Biometrics. 2006 Dec;62(4):1207-15. doi: 10.1111/j.1541-0420.2006.00565.x.
This article is about modeling count data with zero truncation. A parametric count density family is considered. The truncated mixture of densities from this family is different from the mixture of truncated densities from the same family. Whereas the former model is more natural to formulate and to interpret, the latter model is theoretically easier to treat. It is shown that for any mixing distribution leading to a truncated mixture, a (usually different) mixing distribution can be found so that the associated mixture of truncated densities equals the truncated mixture, and vice versa. This implies that the likelihood surfaces for both situations agree, and in this sense both models are equivalent. Zero-truncated count data models are used frequently in the capture-recapture setting to estimate population size, and it can be shown that the two Horvitz-Thompson estimators, associated with the two models, agree. In particular, it is possible to achieve strong results for mixtures of truncated Poisson densities, including reliable, global construction of the unique NPMLE (nonparametric maximum likelihood estimator) of the mixing distribution, implying a unique estimator for the population size. The benefit of these results lies in the fact that it is valid to work with the mixture of truncated count densities, which is less appealing for the practitioner but theoretically easier. Mixtures of truncated count densities form a convex linear model, for which a developed theory exists, including global maximum likelihood theory as well as algorithmic approaches. Once the problem has been solved in this class, it might readily be transformed back to the original problem by means of an explicitly given mapping. Applications of these ideas are given, particularly in the case of the truncated Poisson family.

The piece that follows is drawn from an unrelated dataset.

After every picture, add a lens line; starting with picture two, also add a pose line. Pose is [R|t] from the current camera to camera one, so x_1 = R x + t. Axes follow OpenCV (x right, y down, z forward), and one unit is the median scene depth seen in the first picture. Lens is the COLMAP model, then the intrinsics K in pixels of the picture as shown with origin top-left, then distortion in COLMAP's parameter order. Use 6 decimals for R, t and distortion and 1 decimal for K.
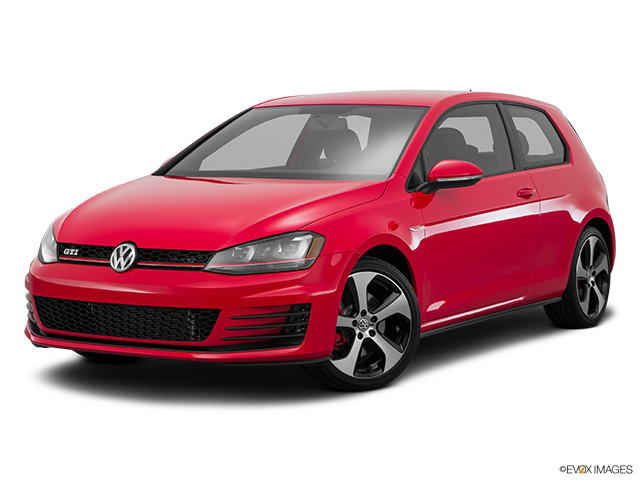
lens RADIAL K [[1316.2, 0, 320.0], [0, 1316.2, 240.0], [0, 0, 1]] dist [-0.007635, -0.079239]
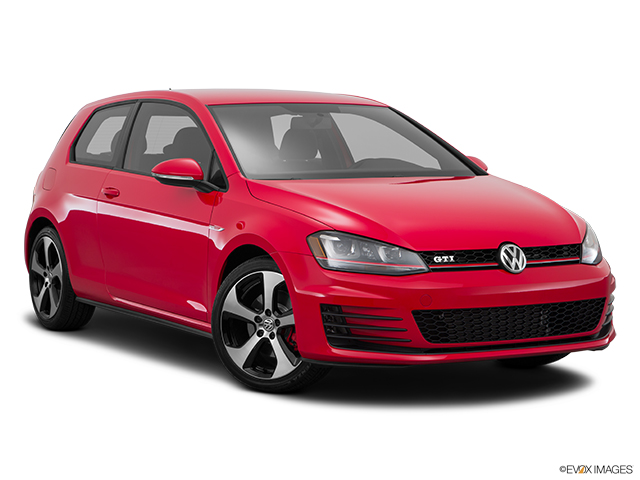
lens RADIAL K [[1323.1, 0, 320.0], [0, 1323.1, 240.0], [0, 0, 1]] dist [0.003292, -0.067689]
pose [[0.602720, -0.067723, 0.795074, -1.014177], [0.068172, 0.997119, 0.033254, -0.042735], [-0.795035, 0.034159, 0.605601, 0.515242]]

本文围绕零截断计数数据建模展开。考虑了一个参数化计数密度族。该族密度的截断混合与同一族截断密度的混合有所不同。前者模型在表述和解释上更为自然,而后者模型在理论处理上更容易。结果表明,对于任何导致截断混合的混合分布,都能找到一个(通常不同的)混合分布,使得相关的截断密度混合等于截断混合,反之亦然。这意味着两种情况下的似然曲面是一致的,从这个意义上说,两个模型是等价的。零截断计数数据模型在捕获再捕获设定中经常用于估计种群大小,并且可以证明,与这两个模型相关的两个霍维茨 - 汤普森估计量是一致的。特别地,对于截断泊松密度的混合可以得到很强的结果,包括可靠地全局构建混合分布的唯一非参数最大似然估计量(NPMLE),这意味着对种群大小有唯一的估计量。这些结果的好处在于,处理截断计数密度的混合是有效的,这对从业者来说吸引力较小,但在理论上更容易。截断计数密度的混合构成一个凸线性模型,对此已有完善的理论,包括全局最大似然理论以及算法方法。一旦在这个类别中解决了问题,通过一个明确给出的映射可能很容易将其转换回原始问题。给出了这些思想的应用,特别是在截断泊松族的情况下。